**Task to complete:** Search the data below for the line containing "(endometrial) was stained", then please set down that line and all remaining ones exactly as written.
BEGIN Material for this exercise
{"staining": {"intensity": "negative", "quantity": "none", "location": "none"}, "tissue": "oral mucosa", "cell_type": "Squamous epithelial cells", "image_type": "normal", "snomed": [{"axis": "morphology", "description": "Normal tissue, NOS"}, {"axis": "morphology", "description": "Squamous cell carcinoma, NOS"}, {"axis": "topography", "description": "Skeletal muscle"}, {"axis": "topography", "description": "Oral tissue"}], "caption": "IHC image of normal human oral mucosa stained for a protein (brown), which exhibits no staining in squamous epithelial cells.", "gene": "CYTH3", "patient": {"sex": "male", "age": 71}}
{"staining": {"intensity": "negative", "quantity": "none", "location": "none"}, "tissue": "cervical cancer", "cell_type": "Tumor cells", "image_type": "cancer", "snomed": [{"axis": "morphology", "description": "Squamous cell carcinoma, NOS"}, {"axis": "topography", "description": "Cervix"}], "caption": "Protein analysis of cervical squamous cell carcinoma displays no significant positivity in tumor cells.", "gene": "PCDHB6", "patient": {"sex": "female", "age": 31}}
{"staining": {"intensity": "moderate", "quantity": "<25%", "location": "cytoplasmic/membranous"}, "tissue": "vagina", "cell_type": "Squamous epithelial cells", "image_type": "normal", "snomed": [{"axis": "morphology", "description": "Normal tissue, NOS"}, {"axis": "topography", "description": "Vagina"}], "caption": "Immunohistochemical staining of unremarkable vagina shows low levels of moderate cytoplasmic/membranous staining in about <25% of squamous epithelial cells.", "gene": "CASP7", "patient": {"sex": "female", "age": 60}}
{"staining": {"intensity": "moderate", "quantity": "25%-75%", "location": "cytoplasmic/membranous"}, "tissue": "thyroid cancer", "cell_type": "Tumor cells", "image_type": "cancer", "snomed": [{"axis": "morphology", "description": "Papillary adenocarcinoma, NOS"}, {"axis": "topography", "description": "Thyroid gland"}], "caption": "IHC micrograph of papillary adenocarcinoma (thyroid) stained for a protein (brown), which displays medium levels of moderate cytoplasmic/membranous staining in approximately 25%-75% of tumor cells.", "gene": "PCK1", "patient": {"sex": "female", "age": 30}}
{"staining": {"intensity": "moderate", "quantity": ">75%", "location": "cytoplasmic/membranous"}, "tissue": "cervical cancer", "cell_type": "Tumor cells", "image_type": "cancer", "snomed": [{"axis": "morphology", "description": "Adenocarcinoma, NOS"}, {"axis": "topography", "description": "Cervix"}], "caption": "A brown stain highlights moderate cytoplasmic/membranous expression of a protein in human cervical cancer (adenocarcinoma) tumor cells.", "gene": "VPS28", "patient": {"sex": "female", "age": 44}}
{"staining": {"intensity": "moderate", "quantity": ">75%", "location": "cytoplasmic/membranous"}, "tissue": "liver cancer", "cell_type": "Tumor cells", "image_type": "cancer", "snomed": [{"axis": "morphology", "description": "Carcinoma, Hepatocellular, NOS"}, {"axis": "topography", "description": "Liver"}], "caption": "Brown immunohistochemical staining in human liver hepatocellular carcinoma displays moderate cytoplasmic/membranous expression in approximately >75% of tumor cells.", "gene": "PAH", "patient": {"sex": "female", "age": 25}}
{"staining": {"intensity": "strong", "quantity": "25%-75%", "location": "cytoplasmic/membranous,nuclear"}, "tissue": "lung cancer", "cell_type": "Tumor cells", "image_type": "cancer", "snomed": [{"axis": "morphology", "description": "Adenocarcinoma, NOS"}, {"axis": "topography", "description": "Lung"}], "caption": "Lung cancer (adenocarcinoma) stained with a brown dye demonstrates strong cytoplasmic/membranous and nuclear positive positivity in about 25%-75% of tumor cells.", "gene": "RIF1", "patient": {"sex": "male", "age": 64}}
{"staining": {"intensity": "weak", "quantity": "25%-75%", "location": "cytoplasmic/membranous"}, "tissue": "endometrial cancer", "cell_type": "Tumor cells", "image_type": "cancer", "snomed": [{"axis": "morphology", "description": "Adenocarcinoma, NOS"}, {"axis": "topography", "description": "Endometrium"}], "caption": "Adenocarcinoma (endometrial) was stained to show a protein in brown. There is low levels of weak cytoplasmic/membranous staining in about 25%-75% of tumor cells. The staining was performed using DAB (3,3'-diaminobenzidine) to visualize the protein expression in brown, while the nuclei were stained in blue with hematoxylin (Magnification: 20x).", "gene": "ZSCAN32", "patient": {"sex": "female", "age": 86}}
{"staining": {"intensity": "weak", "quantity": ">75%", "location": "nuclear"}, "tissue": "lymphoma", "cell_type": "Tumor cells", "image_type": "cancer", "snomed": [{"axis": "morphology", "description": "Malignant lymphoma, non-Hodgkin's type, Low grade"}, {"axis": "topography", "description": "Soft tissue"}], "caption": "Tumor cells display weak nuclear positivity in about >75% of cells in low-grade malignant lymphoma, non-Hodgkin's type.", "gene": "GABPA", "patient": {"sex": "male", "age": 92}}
END Material for this exercise
**Response to this task:**
{"staining": {"intensity": "weak", "quantity": "25%-75%", "location": "cytoplasmic/membranous"}, "tissue": "endometrial cancer", "cell_type": "Tumor cells", "image_type": "cancer", "snomed": [{"axis": "morphology", "description": "Adenocarcinoma, NOS"}, {"axis": "topography", "description": "Endometrium"}], "caption": "Adenocarcinoma (endometrial) was stained to show a protein in brown. There is low levels of weak cytoplasmic/membranous staining in about 25%-75% of tumor cells. The staining was performed using DAB (3,3'-diaminobenzidine) to visualize the protein expression in brown, while the nuclei were stained in blue with hematoxylin (Magnification: 20x).", "gene": "ZSCAN32", "patient": {"sex": "female", "age": 86}}
{"staining": {"intensity": "weak", "quantity": ">75%", "location": "nuclear"}, "tissue": "lymphoma", "cell_type": "Tumor cells", "image_type": "cancer", "snomed": [{"axis": "morphology", "description": "Malignant lymphoma, non-Hodgkin's type, Low grade"}, {"axis": "topography", "description": "Soft tissue"}], "caption": "Tumor cells display weak nuclear positivity in about >75% of cells in low-grade malignant lymphoma, non-Hodgkin's type.", "gene": "GABPA", "patient": {"sex": "male", "age": 92}}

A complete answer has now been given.